J. D. Salinger was one of the most private and secluded celebrities of his time. His work connected with thousands who felt alone and misunderstood. However, Mark David Chapman claimed The Catcher in the Rye as the reason for the assassination of John Lennon. What events in his life caused him to hide from fame? Why did he naturally relate to social outcasts as no one before him? To understand his personality, one must understand his past.
Jerome David Salinger was born on January 1, 1919 in New York. As a teenager, he was sent to a boarding school, but he found it difficult to adapt to his new lifestyle. This particular school setting was used at the beginning of his best selling book, The Catcher in the Rye. He received poor grades in school and was transferred to a military school to complete his high school education. At Valley Forge Military Academy he demonstrated early signs of his writing talent.
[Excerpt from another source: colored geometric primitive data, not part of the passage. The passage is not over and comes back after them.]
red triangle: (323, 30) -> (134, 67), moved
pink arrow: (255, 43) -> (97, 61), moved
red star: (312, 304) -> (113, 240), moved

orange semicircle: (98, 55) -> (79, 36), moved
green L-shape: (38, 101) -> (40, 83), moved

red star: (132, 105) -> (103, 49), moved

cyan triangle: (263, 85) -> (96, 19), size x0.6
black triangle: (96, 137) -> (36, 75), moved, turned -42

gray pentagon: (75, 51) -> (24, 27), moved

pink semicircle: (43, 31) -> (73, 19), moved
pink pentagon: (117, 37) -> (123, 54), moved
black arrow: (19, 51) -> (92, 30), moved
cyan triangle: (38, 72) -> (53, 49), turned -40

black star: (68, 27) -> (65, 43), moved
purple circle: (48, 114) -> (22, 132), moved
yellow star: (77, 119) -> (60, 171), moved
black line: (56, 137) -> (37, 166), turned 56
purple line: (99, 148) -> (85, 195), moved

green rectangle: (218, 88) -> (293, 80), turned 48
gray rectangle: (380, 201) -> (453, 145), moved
For example, he wrote the school’s anthem. His close friends said that the lyrics were meant to be ironic, but the school still accepted the song.
Salinger then spent five months in Vienna studying language. When he returned home he made two attempts at college. At Columbia University, Salinger met Whit Burnett. This man influenced Salinger greatly and helped Salinger publish his short stories in papers like Story and Saturday Evening Post. Salinger’s literary career seemed to be rising.
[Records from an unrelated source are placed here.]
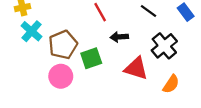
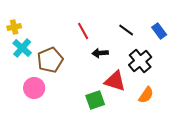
green square: (91, 58) -> (95, 100), moved
pink circle: (61, 76) -> (34, 88), moved

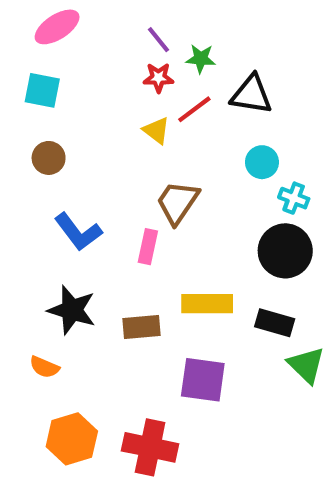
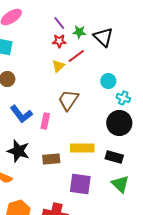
black triangle: (251, 95) -> (103, 37), moved, turned 35
yellow triangle: (156, 130) -> (58, 66), turned 40
pink rectangle: (148, 247) -> (45, 121), moved
green triangle: (306, 365) -> (120, 184), moved

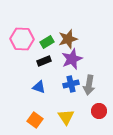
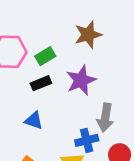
brown star: (68, 39) -> (88, 35), moved
blue cross: (71, 84) -> (87, 140), moved

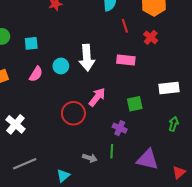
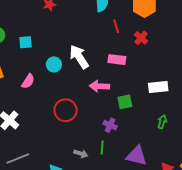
white arrow: (87, 58) -> (79, 57), turned 150
pink semicircle: (36, 74) -> (28, 81), moved
pink arrow: (97, 97) -> (99, 86), moved, turned -126

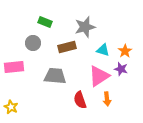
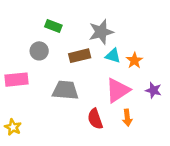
cyan triangle: (103, 50) -> (113, 56), moved
orange star: (125, 51) -> (134, 60), moved
purple star: (121, 69) -> (153, 90), moved

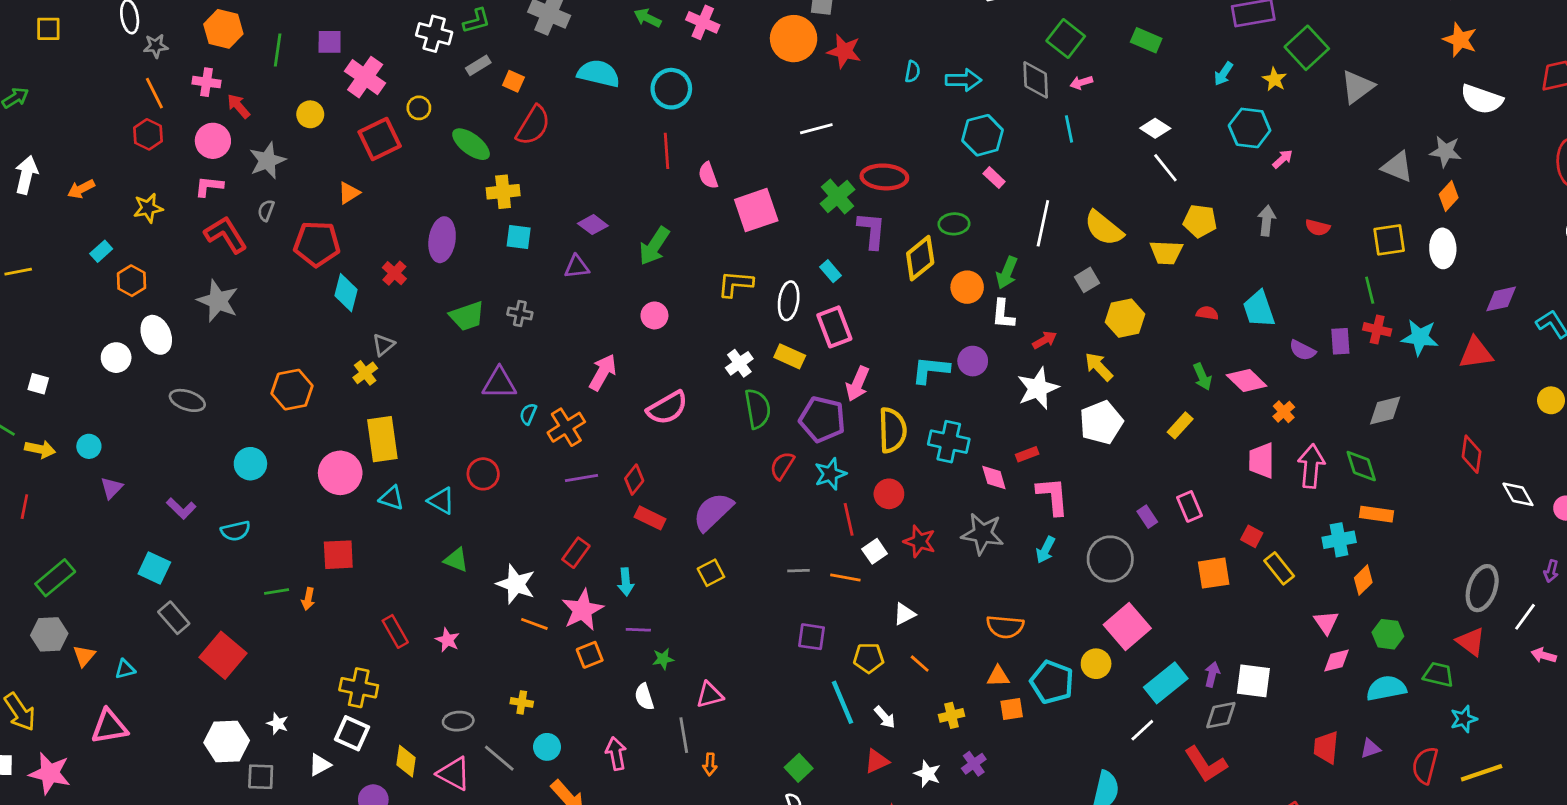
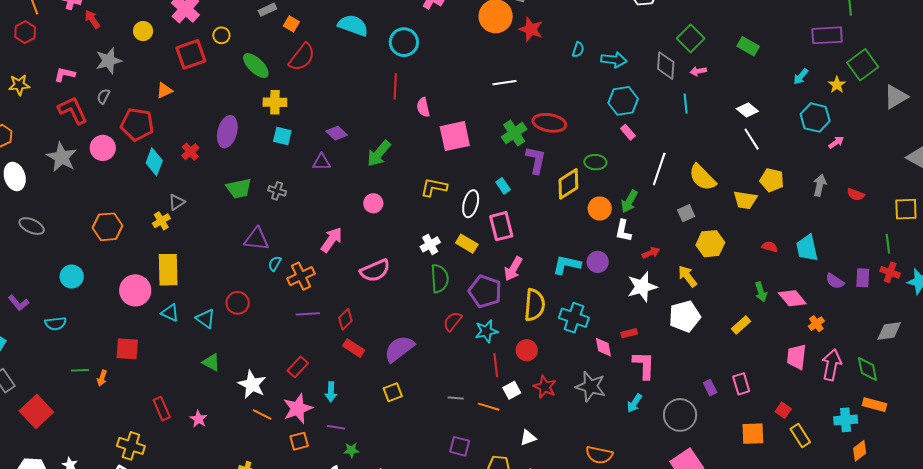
pink circle: (213, 141) -> (103, 148), moved

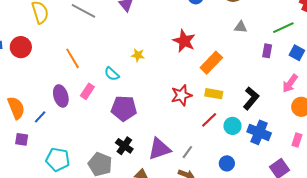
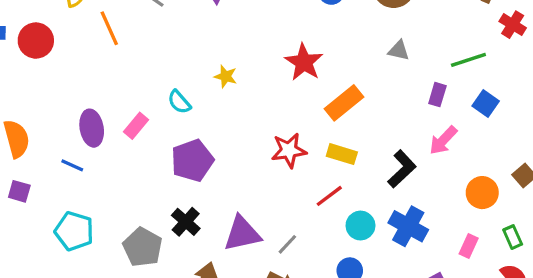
orange line: (73, 58) -> (109, 28), moved
pink arrow: (290, 83) -> (443, 140), moved
purple pentagon: (124, 108) -> (192, 161), turned -30
blue line: (40, 117) -> (72, 165), moved, turned 64
cyan circle: (233, 126) -> (360, 226), moved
Suddenly, Salinger was drafted into the army. Though he was not there for long (1942 - 1944), he saw lifetimes of suffering. He fought at Utah Beach during the Normandy Invasion of France and at Battle of the Bulge, where 19,000 American soldiers died after forty-one days. Through all of this hardship, he kept writing and began his famous Great American Novel: The Catcher in the Rye.
The war took a heavy toll on his mental health. Upon returning home from the war he entered hospitalization after having a mental breakdown. There he met the first of his wives. Her name was Sylvia, and she was a German and possible and ex-Nazi. Their marriage only lasted eight months. Salinger had two children with his next wife Claire Douglas.
In 1951 Salinger finally published his major work The Catcher in the Rye. It resonated strongly with adolescents, particularly those who felt fear of the impinging adult world and the loneliness of existence. The narrator of the book shares many of the same opinions and life experiences with his author. For instance Holden Caulfield, the main character, recalls the two days leading up to his hospitalization in a mental institute. He also shares a strong disdain of Hollywood with his author.
As Salinger’s fame increased he withdrew from public view. He carried out Holden’s dream of moving to a cabin in the woods and held a strictly private after that. His publications slowed drastically and stopped completely with his last work in 1965 entitled "Hapworth 16, 1924." After his divorce to Claire in 1966, he had serious relationships several more times. Most notable of which was to Joyce Maynard when she was 18 and he was 53. The couple later divorced only 10 months later. Salinger died on January 27, 2010.